Nintendo approached open-source project repository GitHub and asked it to shut down a popular Game Boy Advance emulator being hosted on the site. The emulator in question is browser-based, and does not require users to supply their own game ROM files in order to play. This means that the emulator is being bundled with illegitimate copies of Nintendo's software, constituting copyright infringement. Nintendo has chosen not to pursue immediate legal action as it did in the recent case of LoveROMS, and instead simply wants the emulator taken down. It should be noted that the code used to make the emulator run is fully visible on GitHub and is under a free and open-source license, meaning that there are bound to be forks and copies of the project for Nintendo to contend with.
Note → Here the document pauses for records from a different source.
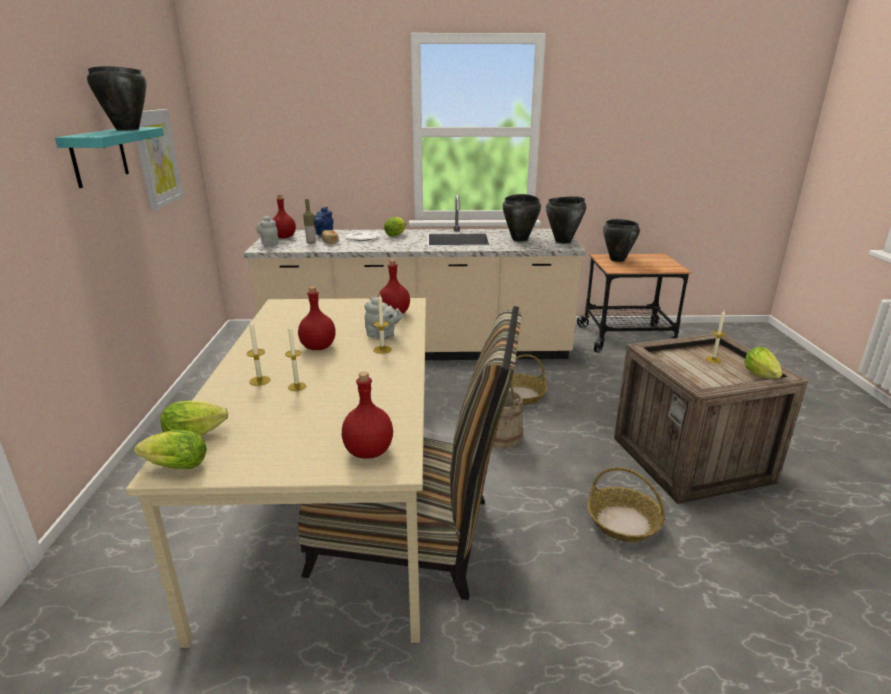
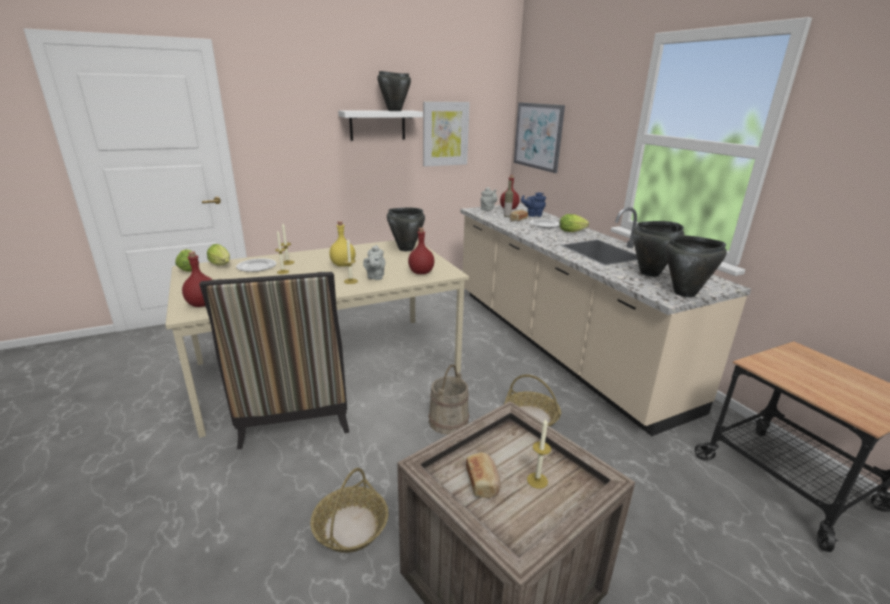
camera: 65 degrees right, 0 degrees up
(99, 156) = (377, 125): turquoise shelf -> white shelf
(248, 405) = (256, 267): none -> plate
(256, 146) = (538, 136): none -> picture
(318, 347) = (342, 265): red bottle -> yellow bottle
(617, 260) = (807, 363): black cooking pot -> black cooking pot (405, 249)
(714, 376) = (483, 482): none -> bread
(762, 377) = (515, 534): lettuce -> none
For the uninitiated, an emulator program made to run console and handheld games on a computer, smartphone or other device is not illegal or infringing in and of itself. The game software and the system BIOS files of the emulated consoles are covered under copyright law, and thus must legally be supplied by users. Hosting ROMs on a website with a clearly stated rule set that dictates they only be used for backup and archival purposes, meanwhile is a legal gray area. This emulator bundles everything you need to play in a browser-based package that's not meant for end users to download, which means that the ROMs logically cannot be for archival or backup purposes, and are meant for immediate, short-form play, a clear violation of relevant laws.
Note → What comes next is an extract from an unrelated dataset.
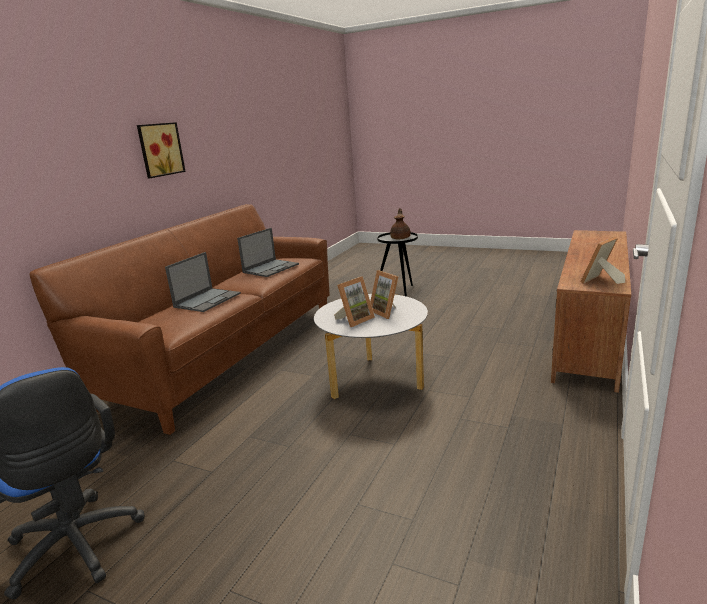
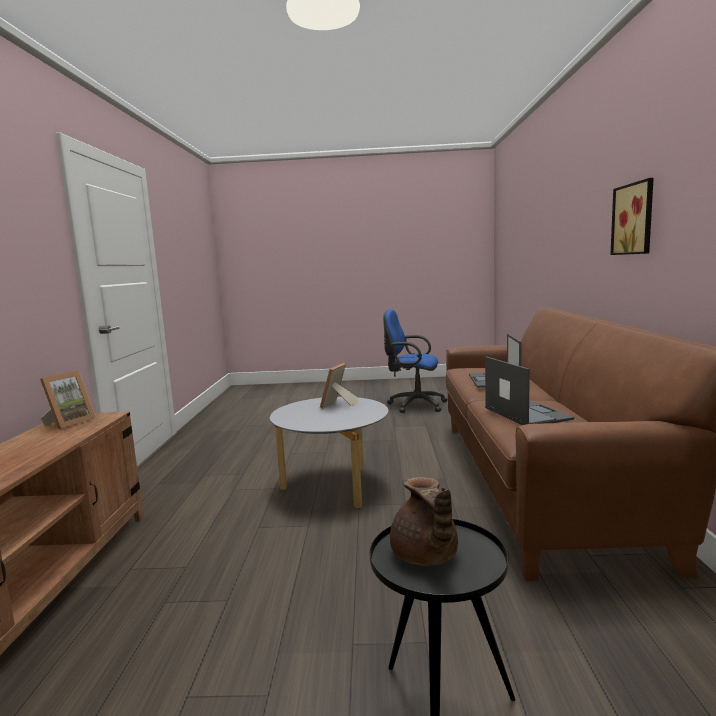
camera: 155 degrees right, 10 degrees down
(271, 268) = (526, 413): laptop -> laptop turned 150 degrees clockwise
(387, 312) = (312, 414): picture frame -> none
This disparity of law is why big emulation sites like EmuParadise can continue to stay open, though game companies do very often file DMCA takedown notices against those sites as well. Creators of emulators are almost always within their legal rights, but bundling the games or BIOS files with the emulator can be construed as illegal even when they're for download and not immediate play. To put it as straightforward as possible, in almost all cases, if you own a game and a console, you're legally allowed to play that game in an emulator, and under no other circumstances. It should be noted that the terms of service for some games and consoles disallows even this, and in those cases, the makers of those games and consoles can go after sites and uploaders in a lawsuit, even though no criminal charges can be pursued. Nintendo is no stranger to such enforcement, and often come down hard on fan creations and derivative works as well.